*Task objective*.
Lines below that include the word "emprender" should each be copied.

*Extracted records*.
══════════

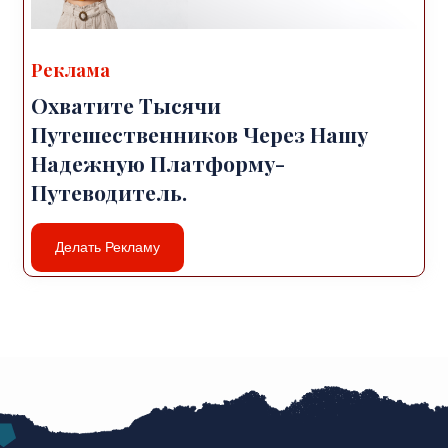
Реклама
Охватите Тысячи
Путешественников Через Нашу
Надежную Платформу-
Путеводитель.
Делать Рекламу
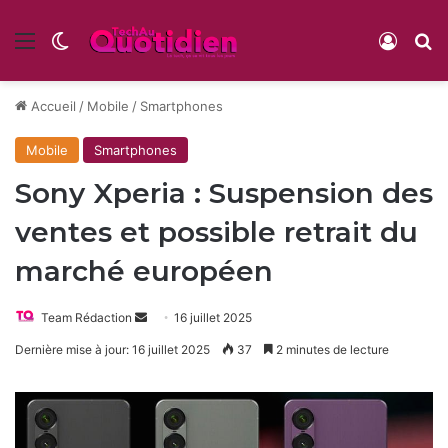
Menu
Switch skin
Conne
R
Accueil
/
Mobile
/
Smartphones
Mobile
Smartphones
Sony Xperia : Suspension des
ventes et possible retrait du
marché européen
Envoyer
Team Rédaction
16 juillet 2025
un
Dernière mise à jour: 16 juillet 2025
37
2 minutes de lecture
courriel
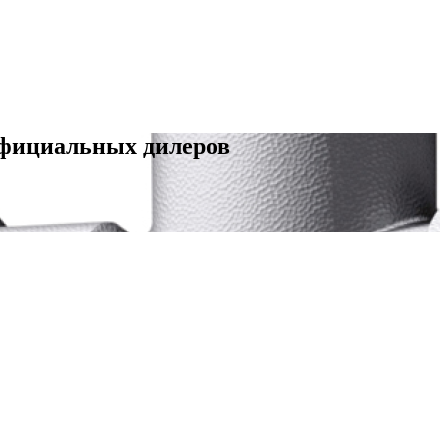
официальных дилеров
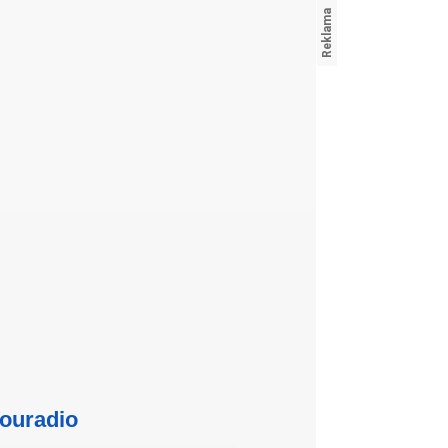
ouradio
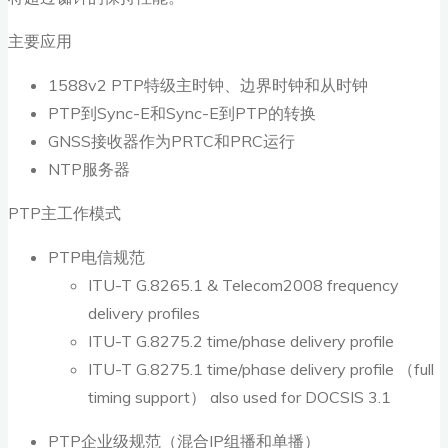
主要应用
1588v2 PTP特级主时钟、边界时钟和从时钟
PTP到Sync-E和Sync-E到PTP的转换
GNSS接收器作为PRTC和PRC运行
NTP服务器
PTP主工作模式
PTP电信规范
ITU-T G.8265.1 & Telecom2008 frequency
delivery profiles
ITU-T G.8275.2 time/phase delivery profile
ITU-T G.8275.1 time/phase delivery profile （full
timing support） also used for DOCSIS 3.1
PTP企业级规范（混合IP组播和单播）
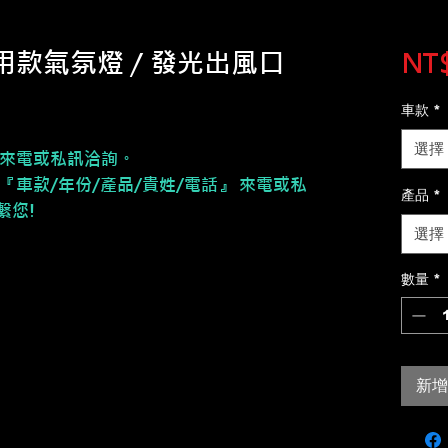
專用款氣氛燈 / 發光出風口
NT$
車款
*
選擇
來電或私訊洽詢。
『車款/年份/產品/貴姓/電話』 來電或私
產品
*
繫您!
選擇
數量
*
新增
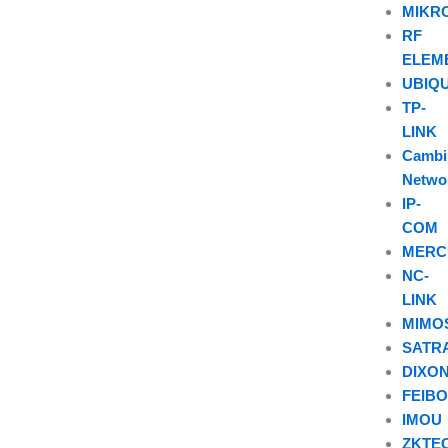
MIKR
RF
ELEM
UBIQU
TP-
LINK
Camb
Netwo
IP-
COM
MERC
NC-
LINK
MIMO
SATR
DIXO
FEIB
IMOU
ZKTE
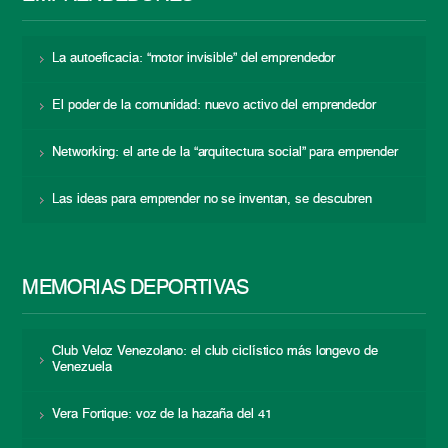
La autoeficacia: “motor invisible” del emprendedor
El poder de la comunidad: nuevo activo del emprendedor
Networking: el arte de la “arquitectura social” para emprender
Las ideas para emprender no se inventan, se descubren
MEMORIAS DEPORTIVAS
Club Veloz Venezolano: el club ciclístico más longevo de
Venezuela
Vera Fortique: voz de la hazaña del 41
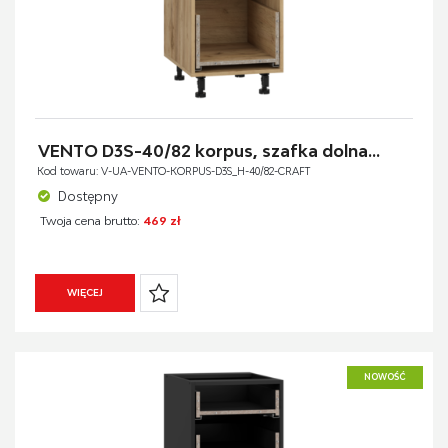
VENTO D3S-40/82 korpus, szafka dolna...
Kod towaru: V-UA-VENTO-KORPUS-D3S_H-40/82-CRAFT
Dostępny
Twoja cena brutto:
469 zł
WIĘCEJ
NOWOŚĆ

══════════

*Result below*.
Networking: el arte de la “arquitectura social” para emprender
Las ideas para emprender no se inventan, se descubren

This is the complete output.